Times have definitely changed.
The Android OS has continued to improve and evolve with more and more handset manufacturers coming out with Android phones that people actually want. HTC, a relative no name a few years back, is successfully building their brand presence in the U.S. (thanks in large part to Android) and Motorola is in the middle of a comeback with the early success of the Droid.
With Samsung, Acer, Lenovo and Dell all coming out with Android phones, it looks like Android has a chance of becoming the “Windows” of the smartphone market. On top of this, rumors are that Google themselves are making their own smartphone which would provide the all-in-one hardware-software mix that has made Apple so successful.
So, how can the iPhone win against Android?
By doing what has worked for Apple in the past, focusing on quality and creating enough product diversity to satisfy their target markets.
More iPhone Models
When the iPod came out, there was one model and it was hugely successful, but in order to keep over 70% of the MP3 market share, Apple came out with the Nano, Shuffle, Video, etc. Same thing needs to happen with the iPhone. Different price points and storage capacities aren’t enough. Different hardware configs, screen sizes, form factors, etc. Why is a physical keyboard blasphemy?
Apple is know for innovating with the latest hardware. They were the first laptop manufacturer to include built-in wifi, wide screen displays, backlit keyboards, etc.
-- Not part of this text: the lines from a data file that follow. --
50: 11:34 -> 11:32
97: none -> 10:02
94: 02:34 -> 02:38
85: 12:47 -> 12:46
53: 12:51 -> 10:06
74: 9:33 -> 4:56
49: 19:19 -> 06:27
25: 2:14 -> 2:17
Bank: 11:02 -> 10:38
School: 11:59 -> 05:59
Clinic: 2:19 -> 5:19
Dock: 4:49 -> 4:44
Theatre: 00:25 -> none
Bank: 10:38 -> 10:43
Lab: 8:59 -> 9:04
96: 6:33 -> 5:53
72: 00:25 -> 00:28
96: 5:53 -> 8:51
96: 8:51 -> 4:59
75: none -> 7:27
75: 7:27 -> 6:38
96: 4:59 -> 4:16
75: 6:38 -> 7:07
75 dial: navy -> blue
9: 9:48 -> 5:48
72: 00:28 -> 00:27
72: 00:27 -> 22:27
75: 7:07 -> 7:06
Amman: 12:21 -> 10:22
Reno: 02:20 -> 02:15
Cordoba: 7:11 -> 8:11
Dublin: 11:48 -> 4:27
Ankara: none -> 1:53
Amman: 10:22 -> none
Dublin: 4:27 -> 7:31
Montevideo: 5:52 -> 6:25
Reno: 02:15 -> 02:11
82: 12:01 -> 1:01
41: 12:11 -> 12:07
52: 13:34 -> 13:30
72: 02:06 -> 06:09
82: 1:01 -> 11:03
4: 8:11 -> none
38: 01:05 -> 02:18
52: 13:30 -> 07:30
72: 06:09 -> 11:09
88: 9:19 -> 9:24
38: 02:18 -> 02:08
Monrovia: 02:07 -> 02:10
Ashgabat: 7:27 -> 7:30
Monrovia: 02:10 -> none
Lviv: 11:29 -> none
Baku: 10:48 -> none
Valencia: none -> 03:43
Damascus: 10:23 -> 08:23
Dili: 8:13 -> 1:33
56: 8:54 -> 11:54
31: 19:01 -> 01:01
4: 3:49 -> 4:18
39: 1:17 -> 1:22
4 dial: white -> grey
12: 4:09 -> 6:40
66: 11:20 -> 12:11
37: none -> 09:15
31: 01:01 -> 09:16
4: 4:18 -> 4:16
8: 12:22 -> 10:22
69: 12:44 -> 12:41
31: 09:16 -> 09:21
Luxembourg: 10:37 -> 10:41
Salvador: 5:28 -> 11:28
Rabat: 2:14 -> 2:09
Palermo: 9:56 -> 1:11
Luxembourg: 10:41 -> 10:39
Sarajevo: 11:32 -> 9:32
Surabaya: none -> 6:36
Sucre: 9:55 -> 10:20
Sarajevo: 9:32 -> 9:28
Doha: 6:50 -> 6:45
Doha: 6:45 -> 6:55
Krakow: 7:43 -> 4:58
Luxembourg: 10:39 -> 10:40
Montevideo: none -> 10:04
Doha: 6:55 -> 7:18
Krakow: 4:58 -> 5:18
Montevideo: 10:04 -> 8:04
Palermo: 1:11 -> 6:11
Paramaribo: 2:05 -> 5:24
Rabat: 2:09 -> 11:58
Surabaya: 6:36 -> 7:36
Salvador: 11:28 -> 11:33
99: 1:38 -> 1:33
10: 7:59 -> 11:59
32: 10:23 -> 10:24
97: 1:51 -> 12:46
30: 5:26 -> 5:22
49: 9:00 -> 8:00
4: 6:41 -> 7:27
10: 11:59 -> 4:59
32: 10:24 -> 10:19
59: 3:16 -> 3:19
The original iPhone had the best touch screen and great specs, but the 3GS was a hardware snooze fest. Front facing camera for video chat (can be low rez and only work on wifi,) 5mp camera with flash, and their own line of doc connector peripherals (i.e. game controller) would be awesome.
Open Up the App Store
Yes, it’s good that Apple wants to keep the junk out of the app store and wants to insure that the iPhone experience doesn’t suffer because of poorly written apps. However, the public attention is not on how many apps there are, but how the approval process is slow, flawed and over restrictive. Provide more ratings, allow more content, and hire more people to make the process faster.
User customization has never been a trademark of Apple but a little can go a long way. Either develop a framework for themes or give users more options for what appears on the unlock screen (widgets,etc.) Everyone’s iPhone looks the same and for the Apple creative crowd, that’s not a good thing. At least offer more exterior colors, people eat that up.
Get On Verizon
Hopefully this in already in the works. Don’t let AT&T’s network issues drag down the iPhone brand in the U.S. A lot of users are going with Android because they don’t use (or want) AT&T.
Diversity and competition are great for technology, and I for one am glad it’s Google and not RIM or Microsoft giving Apple the run for their money. Although I’m obviously a die hard Mac fan, the Droid and HTC Dragon look really tempting. I want to use an iPhone because I believe it’s the best hardware/software combo out there, not just because it’s got an Apple logo on it. The iPhone is still tops, but it’s gonna take a lot of innovation to stay in the lead when it’s Google on your heels.